Continuing through June 28, 2015
El Anatsui is an African artist who shares time between his childhood home in Ghana and Nigeria. He is a mature artist whose artistic sensibility can be traced to the 1960’s and 70’s, when painters, sculptors and installation artists experimented with what had previously been regarded as non-art materials. The artist takes this aesthetic ethos about as far as possible, working with a combination of thousands of liquor bottle labels, bottle caps, wire ties and round tin can tops that are wire stitched, then fastened together with copper wire. The sheer massive size of these textile-like wall works make them immersive. Though the backstory of the work speaks of the cultural, economic, and social issues of colonialism, globalism, waste and consumerism, we are mostly caught up in the works' sheer visceral presence.

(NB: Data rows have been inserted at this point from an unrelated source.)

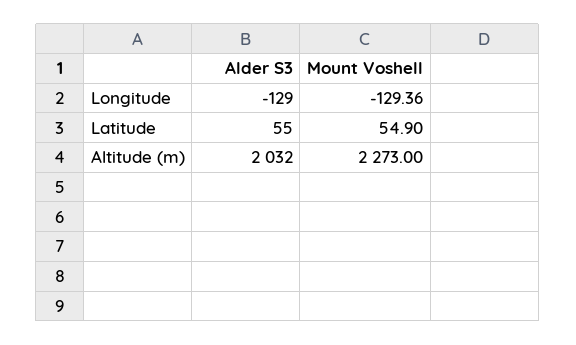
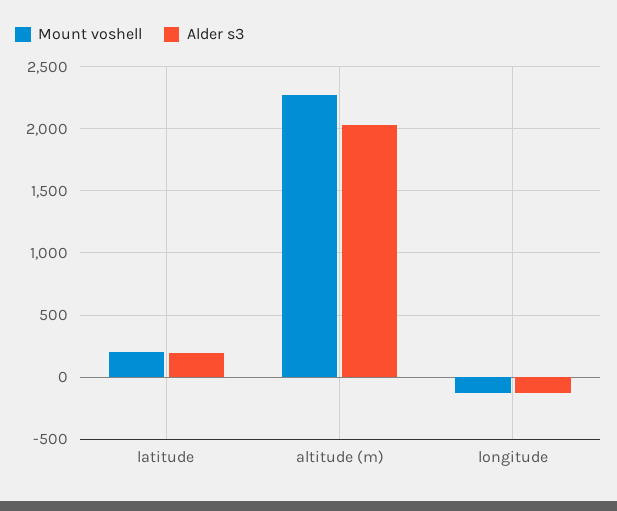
Alder S3, Latitude: 55 -> 200
Mount Voshell, Latitude: 54.9 -> 200

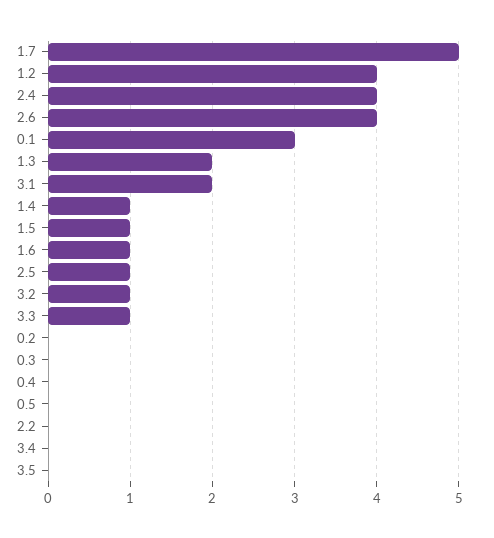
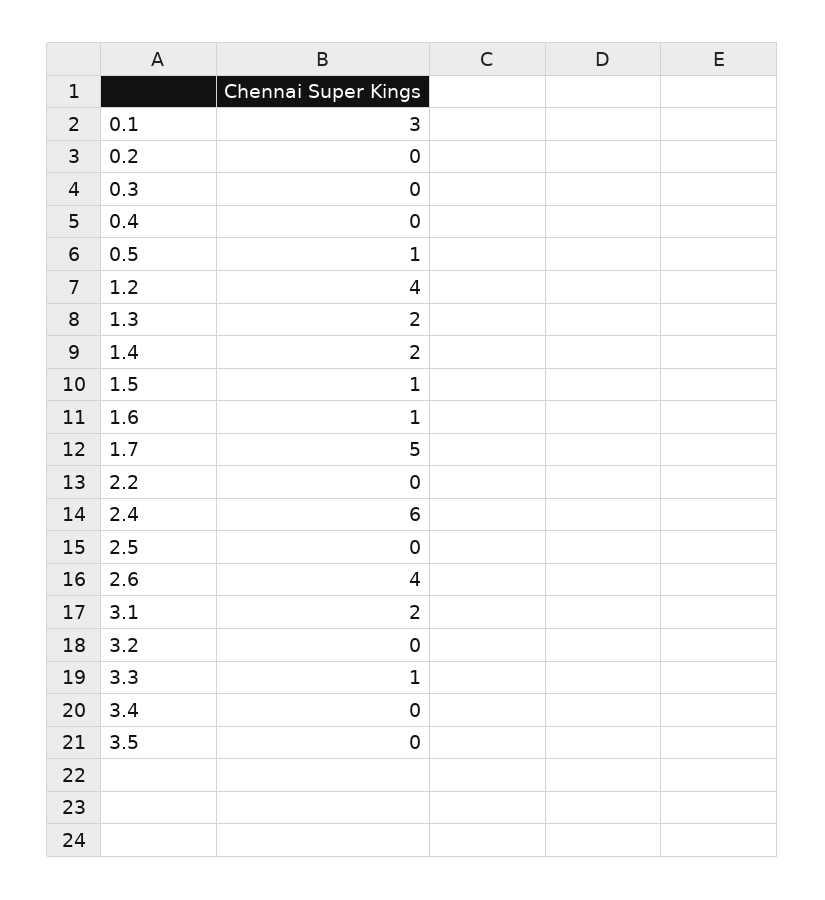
2.4: 4 -> 6
1.4: 1 -> 2
2.5: 1 -> 0
3.2: 1 -> 0
0.5: 0 -> 1

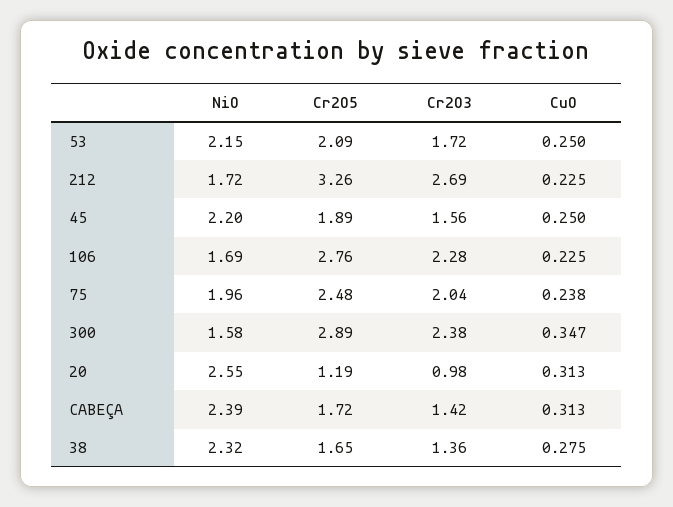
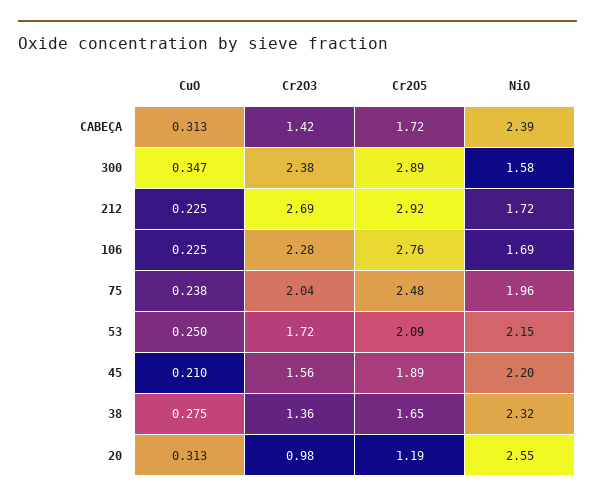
Cr2O5, 212: 3.26 -> 2.92
CuO, 45: 0.25 -> 0.21

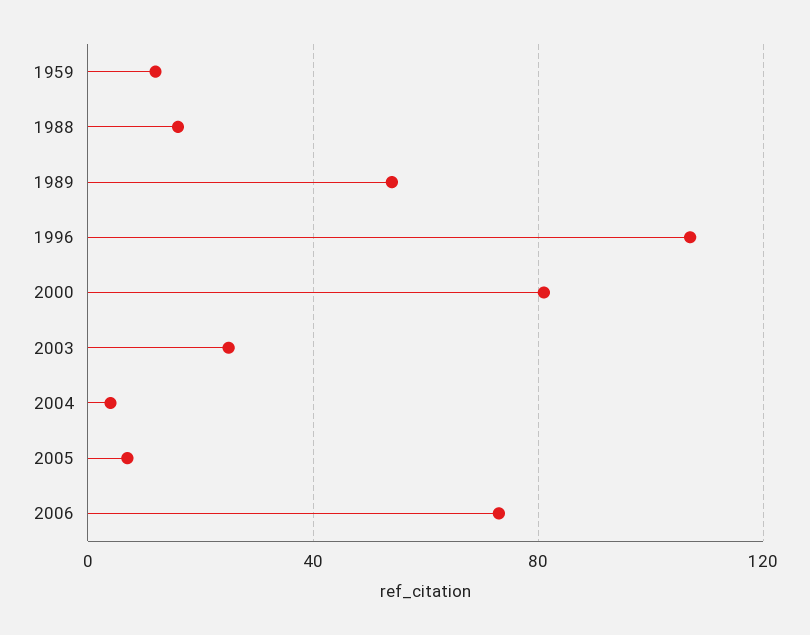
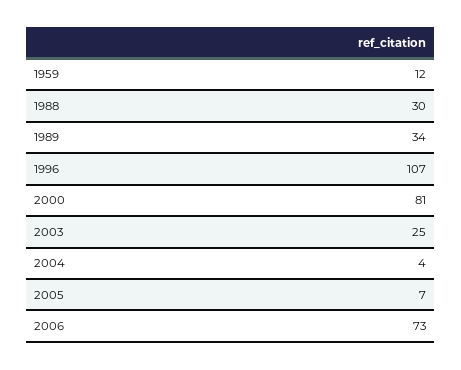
1988: 15 -> 30
1989: 55 -> 34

Together with their size, shimmering and flowing patterns of gold, silver, red, blue and brown colors weave through each piece. There is also a series of oversized "Wastepaper Bags" (five to eight feet, made of aluminum and newspaper) that speak to the problem of waste recycling. Two additional rooms are devoted to El Anatsui’s drawings and wooden wall reliefs with metal and paint. The artist carves and scorches with chainsaws and routers to gouge, torch and mark the many previously used wooden slats. These make reference to contemporary abstract visual systems of communication, as well as to the ancestry of the African people. Though complex in their compositional elements, there is a particular directness and raw simplicity in these wood reliefs that is missing in the massive wall tapestries. It is interesting to note that these massive works are created with the help of about thirty assistants. When they are hung in the various museums and other venues in which they are exhibited, the installers are free to manipulate these cloth-like metal works and hang them as they desire. This ‘global collaboration’ is entirely consistent with the underlying spirit of his work.